The myth runs that a profitable company self-evidently benefits all, and that the pain of a downturn must be absorbed by all. In the great scheme of economic voodoo, in the version Adam Smith would never have countenanced, this is held to be the only plausible route to the good society. The fact that no-one ever got rich on a whisky bottling line is ignored. The fact that downturns are not acts of God, or that wealth is never distributed as freely as joblessness, tends not to be discussed.
Society depends on the idea of social obligations. Laws exist to stress the point. We impose sanctions, to put it crudely, on the minority who elect to screw things up for the majority. Yet economics and the behaviour that flows from this week's hot theory are regarded as exempt from that version of morality. Even the bravest of politicians has hesitated to say that Diageo has a duty, like it or not, to Kilmarnock and Port Dundas. The rush to "understand" the plight of a poor, suffering multinational has taken precedence.

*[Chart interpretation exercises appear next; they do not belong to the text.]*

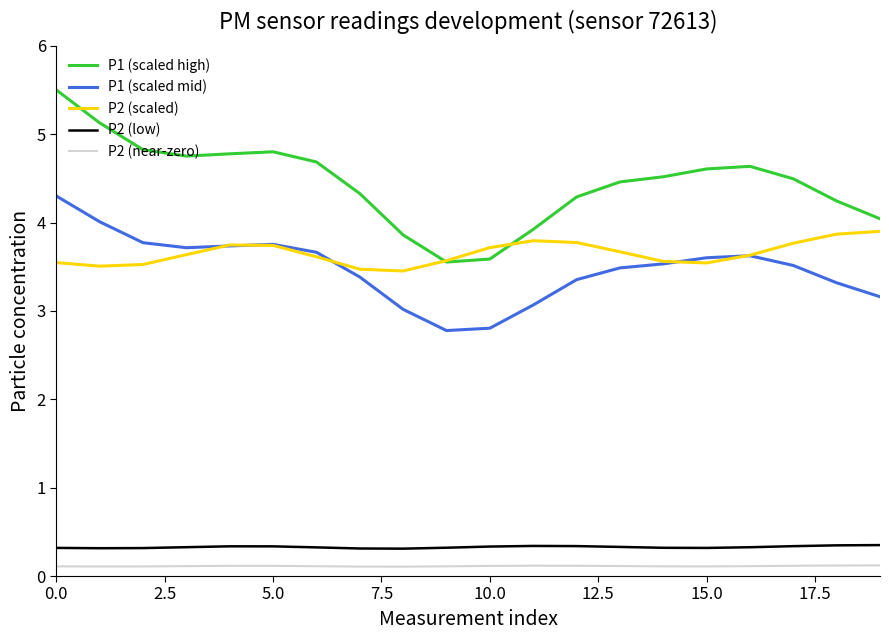

What is the difference between the maximum and minimum values in the P2 (scaled) series?

0.4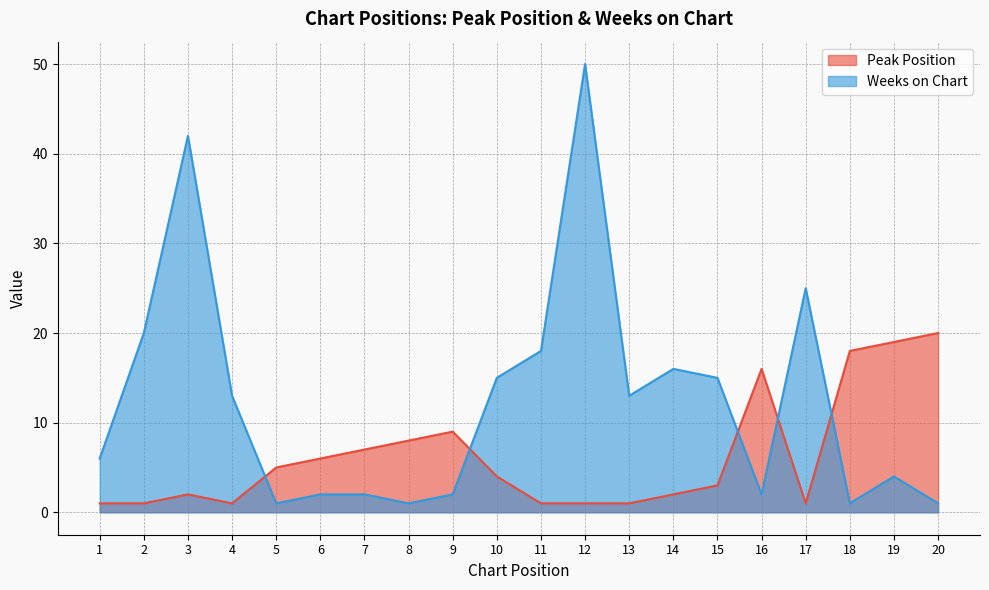

Which category has the lowest value in the Peak Position series?

1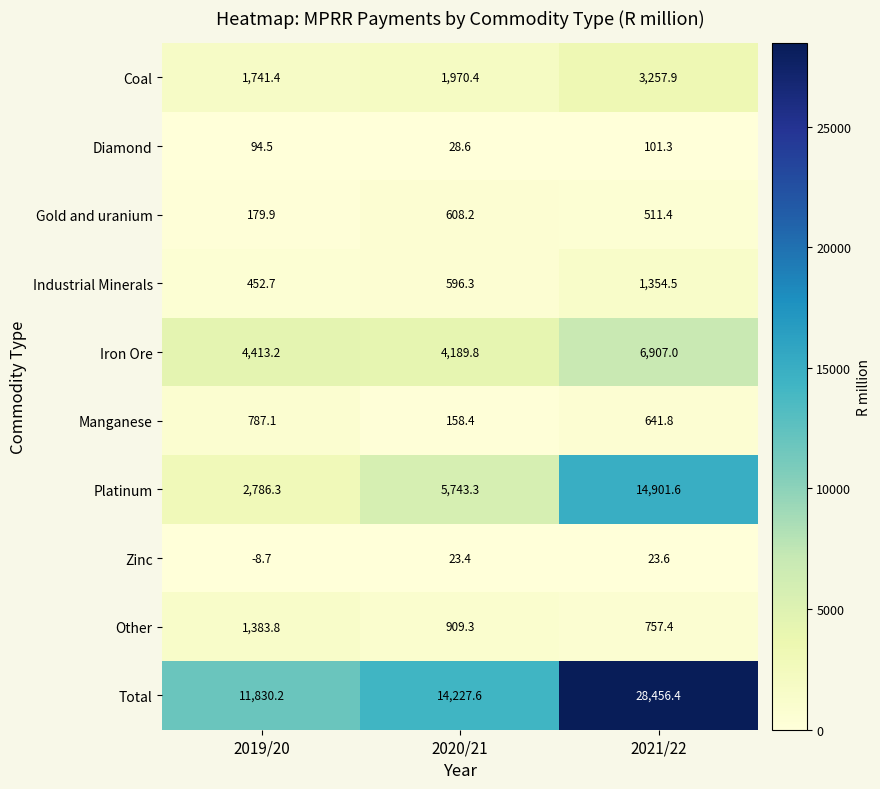

What is the highest value of the Platinum series?

14901.6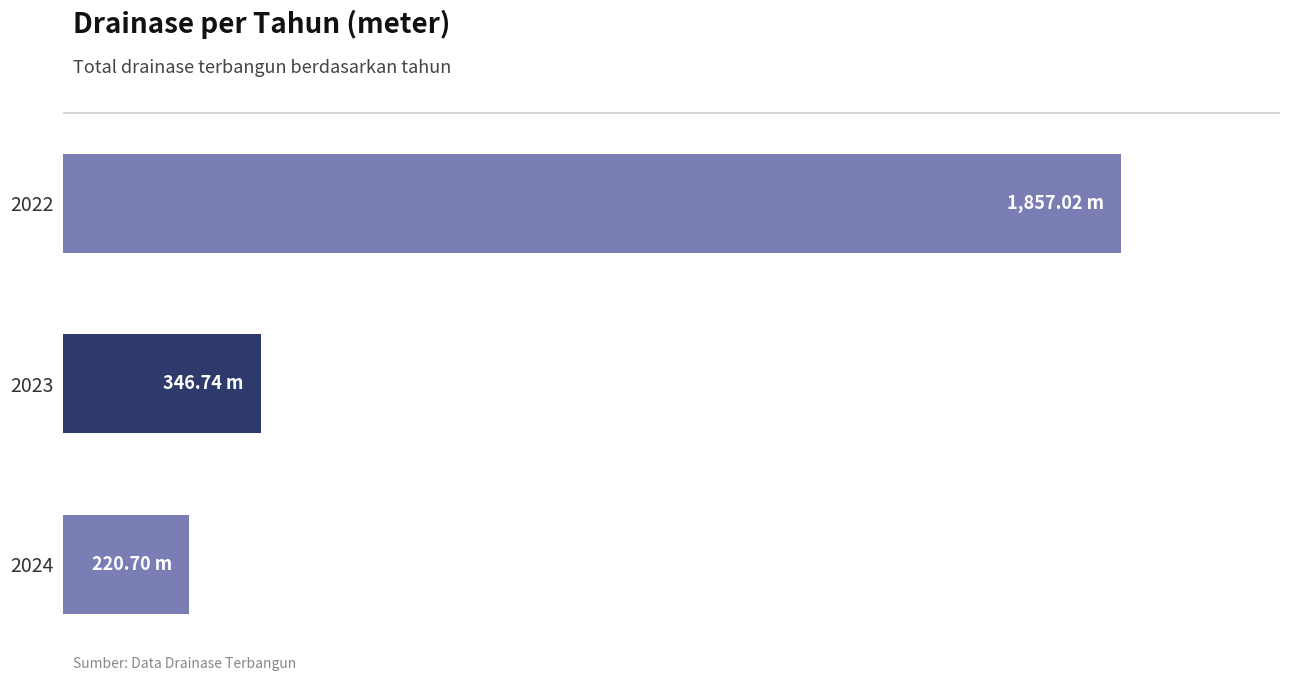

Are the bars horizontal?

Yes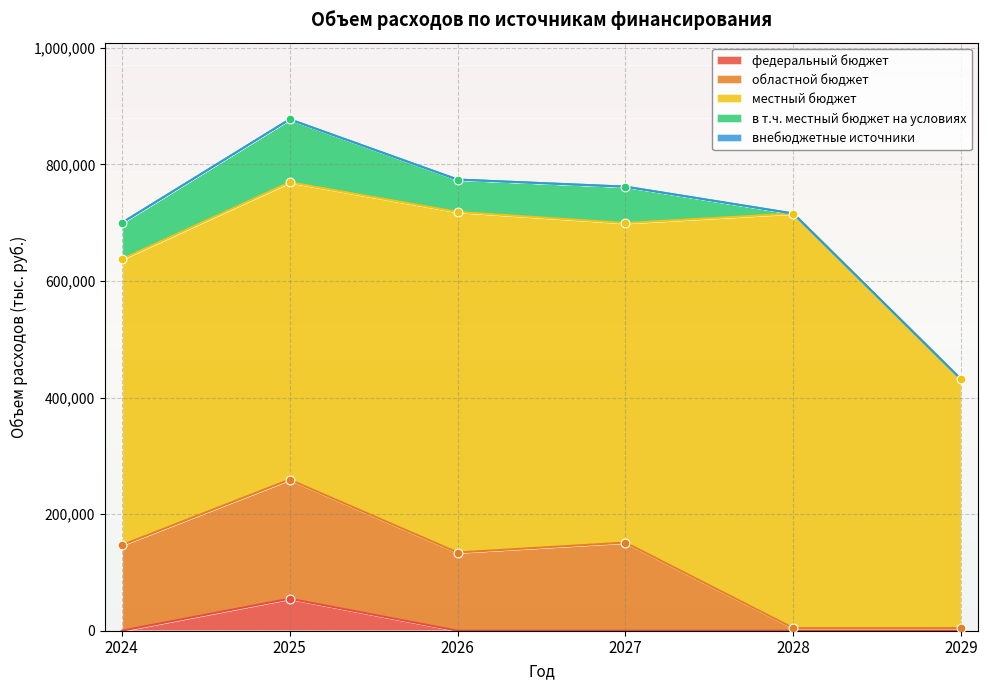

Is the value of областной бюджет at 2025 greater than the value of федеральный бюджет at 2025?

Yes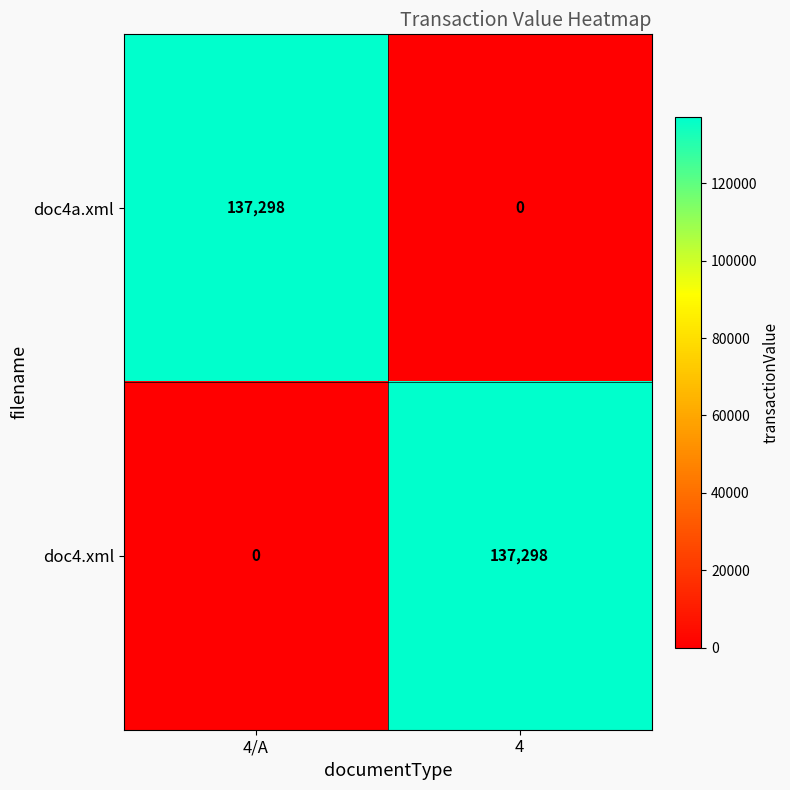

What is the difference between the highest and lowest values at 4?

137298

The company might go elsewhere, it is said. So it might. But wouldn't that be good news for some Third World elsewhere? Alternatively, wouldn't we take their jobs if given half a chance, without a second thought? And doesn't Diageo, doubtless open to "incentives", understand the point perfectly well? The people elsewhere are people too. You can't blame them, or they us, each encouraged to destroy the other, to devastate a Kilmarnock, while a multinational treats lives, communities and two centuries of work as mere poker chips. Spotted a culprit yet?
I don't understand economics, of course. The spotty acolytes of free market ideologues, the think-tankers, researchers and prospective candidates, have been telling me as much for a third of a century. I did, and still attempt to do, a bit of philosophy instead: ethics and such. I am sceptical of what is meant by wealth, and more sceptical still of how it is created or acquired. It seems to me that if social relations are to count for anything there needs to be certain universal obligations. The alternative is a pack, a marked deck, of lies.
If Diageo can walk away from Kilmarnock without a backward glance after two centuries, Diageo will have no moral standing. I doubt, of course, that the company's executives will lose much sleep over that. Those who advertise the virtues of hard-headed capitalism ought to think twice, however. When an economic system becomes entirely detached from the society it occupies the system, I suggest, is in trouble. And the crisis, in the proper sense, will not be resolved by conning the suckers into providing another few billions for another bail-out.
Loss of faith; loss of trust; loss of belief: that's not how you keep the customer satisfied. A global economic calamity leads to questions, some shallow, some deep. How is Diageo regarded in Kilmarnock this morning? With gratitude, with respect? Or has anyone really stopped to wonder why footloose capitalism is held in growing contempt in every corner of the planet?
I leave the predictions to Herr Marx. I can sense an impending irony, however. Imagine if a glorious free-market revolution succeeded only in radicalising a new, angry generation?